Synthetic name, real rock

After a couple years of dormancy, acrylic is back in action, singing about life struggles and teenage partying

Acrylic is Robb Russo, William Conran, Stephen Larkins and Joshua Estes.

Acrylic is Robb Russo, William Conran, Stephen Larkins and Joshua Estes.

acrylic will perform June 20 at the Flowing Tide, June 21 and July 19 at Club Voodoo and July 26 at the Zephyr Lounge. All shows are $5 and begin at 10 p.m. For more information about the band and its three-song demo, check out www.acrylicus.com.

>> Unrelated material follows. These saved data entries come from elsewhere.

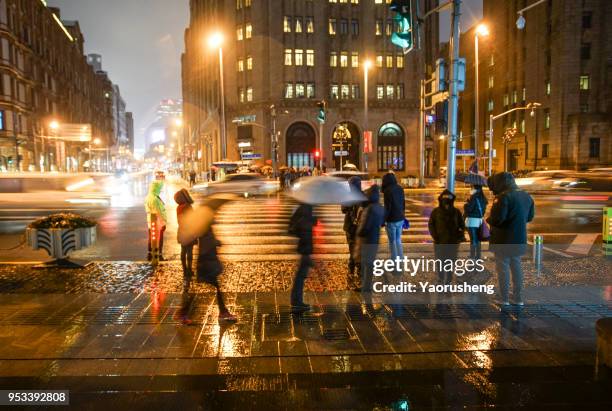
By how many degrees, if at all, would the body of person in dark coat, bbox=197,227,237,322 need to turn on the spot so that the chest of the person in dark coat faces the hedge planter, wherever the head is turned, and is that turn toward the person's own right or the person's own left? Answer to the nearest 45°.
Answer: approximately 135° to the person's own left

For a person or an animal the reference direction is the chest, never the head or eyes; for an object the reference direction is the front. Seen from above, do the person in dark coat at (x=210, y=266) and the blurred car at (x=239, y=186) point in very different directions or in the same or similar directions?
very different directions

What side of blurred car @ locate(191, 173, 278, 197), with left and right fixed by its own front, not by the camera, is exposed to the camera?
left
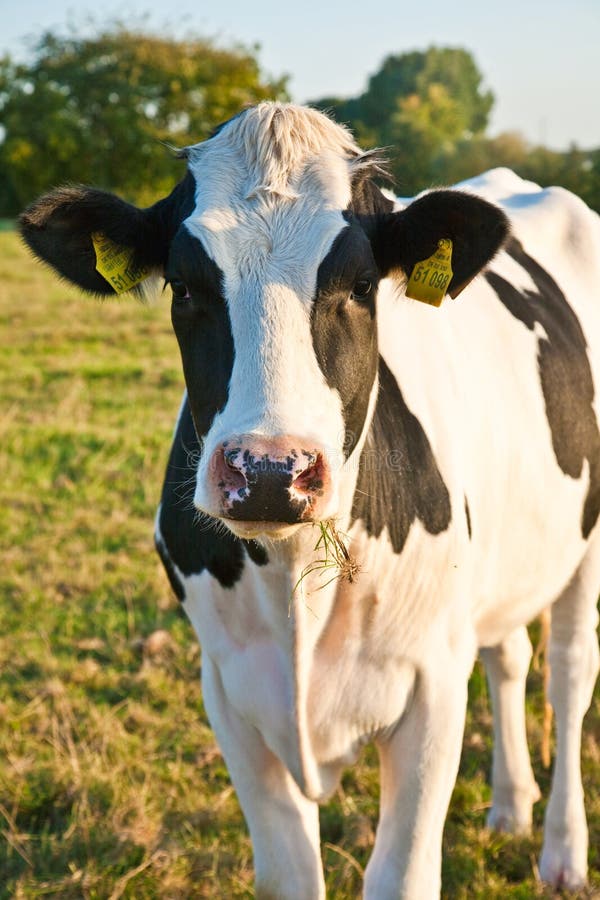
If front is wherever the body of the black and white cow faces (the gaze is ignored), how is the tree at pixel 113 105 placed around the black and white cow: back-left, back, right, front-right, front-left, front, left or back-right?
back-right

I first saw acrylic five years ago in a smoky coffeehouse on Virginia Street called The Vault. It was filled with underage kids wearing black and slipping in and out of blasé stares. I was there the night that news of Princess Diana’s death filtered into our part of the world, and half the crowd cheered.

Something about acrylic has perhaps always appealed to kids in the throes of self-doubt and angst. Their full-length album out at the time, You, was a dark but beautiful rock ‘n’ roll love letter to a jilting ex-lover. The album cover was simply a reflective piece of paper, so that when you held the CD, your own distorted reflection stared back. I played this album over and over and over.

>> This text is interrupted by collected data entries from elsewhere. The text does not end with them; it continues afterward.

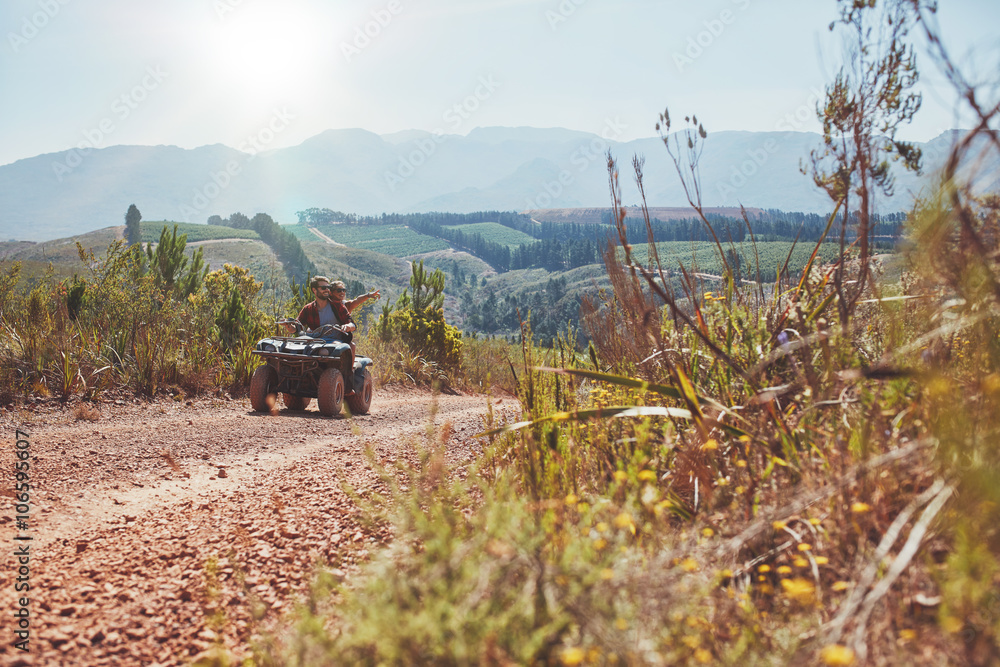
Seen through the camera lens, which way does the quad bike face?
facing the viewer and to the left of the viewer

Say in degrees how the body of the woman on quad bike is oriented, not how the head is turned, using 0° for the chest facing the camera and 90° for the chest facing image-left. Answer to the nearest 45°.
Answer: approximately 45°

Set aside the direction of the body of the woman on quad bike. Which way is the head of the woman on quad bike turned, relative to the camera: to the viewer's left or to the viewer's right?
to the viewer's right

Now, when acrylic holds a mirror to its audience, different faces stare back. Older faces. Faces of people—not just kids anymore—who are ready for acrylic’s melodic, catchy, emotion-filled sound.

I saw acrylic again for the first time in years on a recent Friday night, and they still have it—the grunge-band wail, the Brit-pop flair and just a hint of goth-band darkness.

“We just felt it was time,” front man William Conran says. “It was time to start playing again.”

They’d been lying low for a couple years, but they started playing gigs again this spring. Now, with show dates booked through the summer and a new, ambitious manager, acrylic is serious not just about selling itself to Reno, but to national radio.

The band has three of its original members—Conran, bassist Robb Russo and guitarist Stephen Larkins—and a new drummer, Joshua Estes, who is a longtime friend of the band.

“Josh gives us funk,” Conran says.

Sitting around a table at Esoteric Coffeehouse before their show begins, I ask the members of acrylic how they have changed over the years, aside from the switch in drummer.

“It’s funny, because I don’t see it,” Conran says. “It’s just rock ‘n’ roll, I guess … [but now] it’s got more soul.”

Larkins agrees.

“I don’t see much of [a change],” he says. “But maybe now the world is ready for what we do.”

It sounds like a brash statement, but Larkins is characteristically quiet and unassuming as he talks of the band’s reemergence in the local music scene. For him, acrylic is simply doing what it always did—producing music with deep emotion, but without whininess or cynicism. He says that now, with artists like Remy Zero and Pete Yorn rising in popularity, audiences’ ears are tuned into their breed of song.

“Music is just essentially a medium of bringing emotion out of people,” he says. “[Our music] always seems like it’s about struggle.”

Conran laughs.

“Really, it’s all about sex and drugs and teenage partying,” he interjects. “It’s not too serious.”

Conran proved his point later in the evening when, about an hour into its set, the band launched into a cover of Britney Spears’ “… Baby One More Time.” Conran—who has electrifying grace onstage—lunged his reed-thin body at the microphone stand and crooned the lyrics between swigs of beer. The crowd went wild.

“We’ve been playing for six years, and we feel so old,” Conran says. “I guess we’re an old, old Reno band, so we’re trying to spike it up a bit.”

“Old to Reno," Russo adds. "But new to the world."